Astım tedavisinin amacı hastalığın kontrol altına alınması ve sağlanan bu durumun idame ettirilmesidir. Dünyada olduğu gibi, ülkemizde de bu hastalığın tedavisi ile ilgili gerekli her türlü ilaç ve malzeme bulunmaktadır. Uygun ilaç tedavisi ile, astımlılar iş ve okul dahil günlük yaşamlarına, hastalık nedeni ile herhangi bir kısıtlanma olmadan devam edebilirlerAstım ilaçlarının büyük bir kısmı soluk alma yolu (inhalasyon) ile kullanılan ilaçlardır ve bu yolla daha az yan etki ile direk hava yollarında istenen tedavi edici etkiyi oluştururlar. Özel cihazlarla verilirler. Tedaviye başlanırken bu özel cihazların kullanım şekli mutlaka hastalara gösterilmelidir.

Astımın tam kontrol altında olması ne demektir?          

Astımlı bir hastanın gündüzleri astım yakınmasının bulunmaması, gece astım nedeni ile uykudan uyanmaması, hastalığı tedavi eden ve kontrol altında tutan ilaçları kullanırken ayrıca sık olarak hızlı etkili nefes açıcı ilaçlara gereksiniminin olmaması, nefes ölçüm testlerinin normal olması ve günlük işlerini engellenmeden yapabilmesi hastalığın tam kontrol altında olduğunu gösterir.

Bütün astımlılarda hastalık kontrol altına alınabilmekte midir?

Maalesef astımı tamamen kontrol altında olan hasta sayısı hem dünyada hem ülkemizde halen istenen düzeyde değildir.
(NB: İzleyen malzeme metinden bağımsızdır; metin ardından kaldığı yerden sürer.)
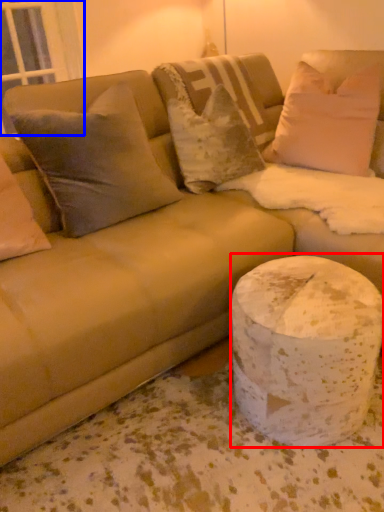
Question: Which object is closer to the camera taking this photo, marble (highlighted by a red box) or window screen (highlighted by a blue box)?

Choices:
 (A) marble
 (B) window screen

Answer: (A)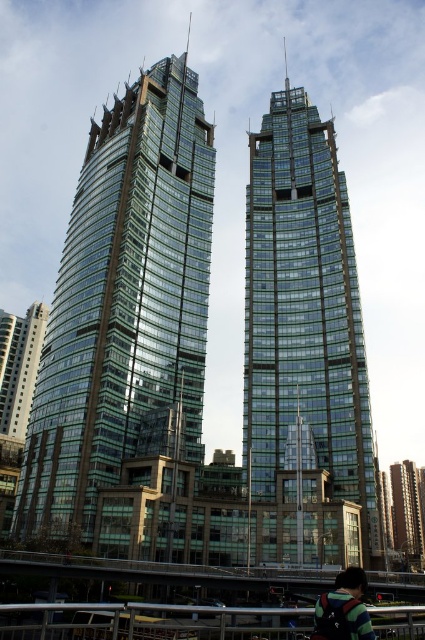
You are standing in a park across from the two green glass buildings. You want to take a photo of the green glass building at lower right without the green glass building at lower left blocking it. Is it possible to do so by moving to the right side of the park?

The green glass building at lower left is in front of the green glass building at lower right. Since you are moving to the right side of the park, you can position yourself to the right of the green glass building at lower left, allowing you to see the green glass building at lower right behind it. Therefore, it is possible to take the photo without obstruction.

You are a photographer standing in the middle of the city park. You want to capture both the transparent glass skyscraper at center and the dark green backpack at lower right in a single shot. Which object should you frame first to ensure both are visible in your photo?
Halen 4 astımlıdan biri yılda bir kez astım alevlenme (atak) nedeniyle acil servise başvurmaktadır. Astım kontrolünü güçleştiren etkenler arasında ilaçların doğru teknikle ve düzenli kullanılmamasının yanı sıra, sigara dumanı, alerjenler ve kimyasallar gibi tetikleyicilere maruz kalmak ve obezite sayılabilir. Ülkemizde astımlı hastaların %10’undan fazlasının halen sigara içmekte olduğu ve %30-40’nın obez olduğu bildirilmiştir. Yapılan araştırmalarda sigarayı bırakmanın ve obez hastaların kilo vermesinin, astımın kontrolünü kolaylaştırdığı gösterilmiştir.